| PASSAGE FOR REVIEW |
US Marine Corps News

7/7/2010
By Master Sgt Peter Walz, Marine Forces Reserve

ANCON, Peru -- The parade deck was an elaborate mixture of both ceremonial dress and battle dress uniforms. Desert tans and woodland green camouflage patterns were each as unique as the culture and country they came from: Argentina, Brazil, Canada, Colombia, Ecuador, Mexico, Paraguay, Peru, Uruguay and the United States. Although their backgrounds, culture and uniforms are different they all have one thing in common—they are Marines.

More than 1,000 Marines and Navy Sailors, combined from the US Special Purpose Marine Air-Ground Task Force 24 (SPMAGTF 24) and nine partner nations, converged on the parade deck of the Peruvian Marine Corps base to kickoff the multinational combined exercises Partnership of the Americas (POA-10) and Southern Exchange 2010 (SE-10).

Rear Adm. Luis Ramos, Commandant of the Peruvian Marines, made the opening remarks.

“It’s a real privilege to receive such a select group from all countries,” said Ramos. “This exercise offers all a big chance to perform joint operations and to strengthen the bonds among the participating nations.”

Following the address by Ramos, the Peruvian exhibition drill team made an impressive entrance in their finest ceremonial uniform. They performed a remarkable routine, showcasing crisp marching and precision rifle movements that would have even impressed the U.S. Marines’ Silent Drill Team.

| TASK TO CARRY OUT |
Reproduce the part of the Marine Corps news article that begins at the words "ANCON, Peru -- The" and stops after the words "common—they are Marines.".

| DATASET EXCERPTS |

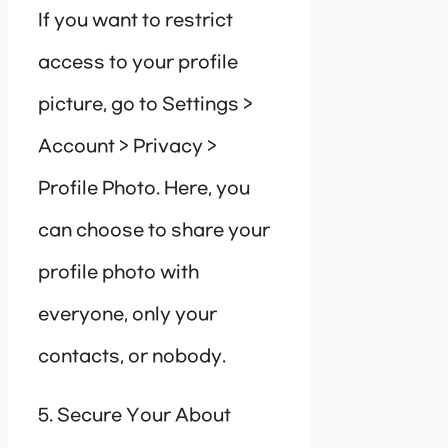
If you want to restrict
access to your profile
picture, go to Settings >
Account > Privacy >
Profile Photo. Here, you
can choose to share your
profile photo with
everyone, only your
contacts, or nobody.
5. Secure Your About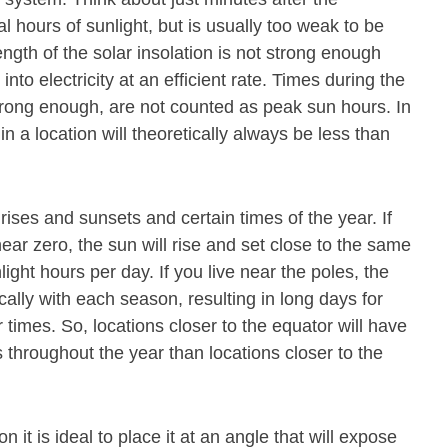
al hours of sunlight, but is usually too weak to be
gth of the solar insolation is not strong enough
to electricity at an efficient rate. Times during the
 strong enough, are not counted as peak sun hours. In
 a location will theoretically always be less than
rises and sunsets and certain times of the year. If
near zero, the sun will rise and set close to the same
nlight hours per day. If you live near the poles, the
cally with each season, resulting in long days for
 times. So, locations closer to the equator will have
throughout the year than locations closer to the
n it is ideal to place it at an angle that will expose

| OUTPUT |
ANCON, Peru -- The parade deck was an elaborate mixture of both ceremonial dress and battle dress uniforms. Desert tans and woodland green camouflage patterns were each as unique as the culture and country they came from: Argentina, Brazil, Canada, Colombia, Ecuador, Mexico, Paraguay, Peru, Uruguay and the United States. Although their backgrounds, culture and uniforms are different they all have one thing in common—they are Marines.